Medicare suffers a persistent weakness — Medicare enrolls entities intent on defrauding the Medicare program.

Forgive me for a little bit of sarcasm here, but don’t you think Medicare could benefit from some of the compliance program requirements that the government normally imposes on companies? Has Medicare ever heard of a due diligence screening process for initial enrollees?

A basic due diligence program will verify a third party, vendor, supplier address. Maybe some companies should offer to help CMS when enrolling new medical providers.

In 2013, an IG report found that verifying addresses was essential for identifying fraud risks. Yet, CMS continues to be dogged by so-called doctors seeking reimbursement for medical procedures provided from fake or bad addresses.

Medicare paid $600,000 to an ineligible mailbox shop location in Chicago, next to a pron shop – there was no doctor’s office there.

The solution is more simple than you think – CMS has failed to use a US Postal Service program that could tell CMS the type of building associated with the address.
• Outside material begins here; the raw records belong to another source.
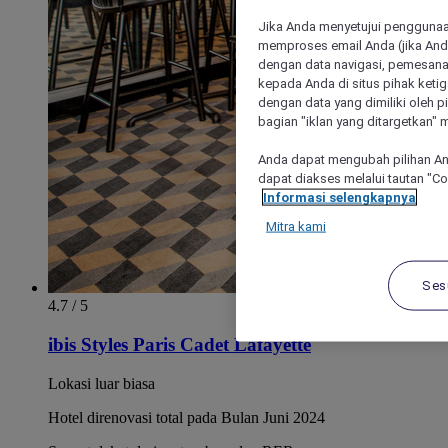
Jika Anda menyetujui penggunaan
memproses email Anda (jika Anda
dengan data navigasi, pemesanan
kepada Anda di situs pihak ketig
dengan data yang dimiliki oleh pi
bagian "iklan yang ditargetkan" m
Anda dapat mengubah pilihan An
dapat diakses melalui tautan "C
Informasi selengkapnya
Mitra kami
Ses
4.7 / 5
ibis Styles Paris Cadet Lafayette
Lokasi luar biasa
Hotel direnovasi total pada Bulan Juni 2024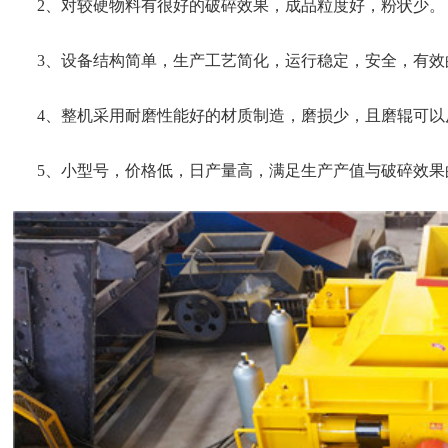
2、对较硬物料有很好的破碎效果，成品粒度好，粉状少。
3、设备结构简单，生产工艺简化，运行稳定，安全，有效
4、整机采用耐磨性能好的材质制造，磨损少，且磨辊可以
5、小型号，价格低，日产量高，满足生产产值与破碎效果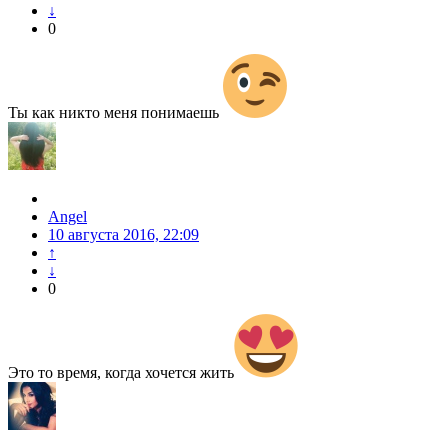
↓
0
Ты как никто меня понимаешь
Angel
10 августа 2016, 22:09
↑
↓
0
Это то время, когда хочется жить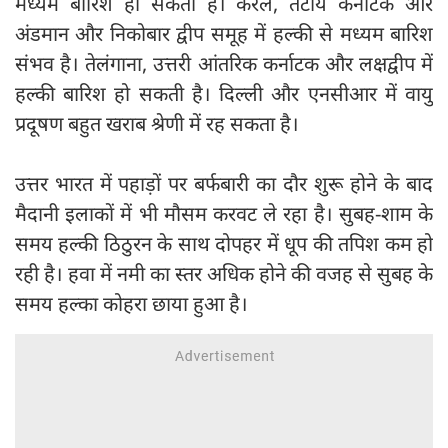
मध्यम बारिश हो सकती है। केरल, तटीय कर्नाटक और
अंडमान और निकोबार द्वीप समूह में हल्की से मध्यम बारिश
संभव है। तेलंगाना, उत्तरी आंतरिक कर्नाटक और लक्षद्वीप में
हल्की बारिश हो सकती है। दिल्ली और एनसीआर में वायु
प्रदूषण बहुत खराब श्रेणी में रह सकता है।
उत्तर भारत में पहाड़ों पर बर्फबारी का दौर शुरू होने के बाद
मैदानी इलाकों में भी मौसम करवट ले रहा है। सुबह-शाम के
समय हल्की ठिठुरन के साथ दोपहर में धूप की तपिश कम हो
रही है। हवा में नमी का स्तर अधिक होने की वजह से सुबह के
समय हल्का कोहरा छाया हुआ है।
That would be a good first step.

The Affordable Care Act provided CMS with some tools to screen providers and identify those at risk of fraud – CMS is authorized to require fingerprints, conduct unannounced site visits and revalidate a Medicare enrollee.  CMS efforts resulted in a savings of $2.4 billion, but the recent report highlighted that there is still much work to do.

In addition to the address verification problem, the GAO report determined that CMS failed to verify that a medical provider was licensed. Hundreds of physicians have had their licenses revoked for crimes or other misconduct. These physicians have been able to circumvent the Medicare exclusion by moving to another state and then resuming billing of Medicare for services. States do not share such information and Medicare does not have the ability to cross-check state licensing records to verify a doctor’s license, even when the doctor has been previously convicted of healthcare fraud.

Taking all this into account, you have to wonder what type of due diligence screening process CMS maintains.

Why is the government not able to establish its own due diligence screening program to verify basic information? Even a simple search of Google Earth could be used to view a potential doctor’s location and verify whether or not it is a hamburger stand or a doctor’s office.

It is more than ironic in this case – if a private company maintained such a poor due diligence system, you can bet the government would site that deficiency when resolving a series of violations.

The recent GAO report underscores the basic flaw in the government’s healthcare fraud strategy – it is called “pay and chase. The government pays the Medicare claims, eventually finds that fraud is being committed, and then chases the fraudster to recover as much money as possible. Typically, the government’s recovery of fraud dollars is $1 for every $5 stolen.

A proactive compliance strategy is a much better investment. Allocating resources to conducting real and meaningful pre-payment screening of potential providers would result in earlier identification of fraudsters and avoidance of fraud losses. Common sense dictates that money on the front-end is a much better investment.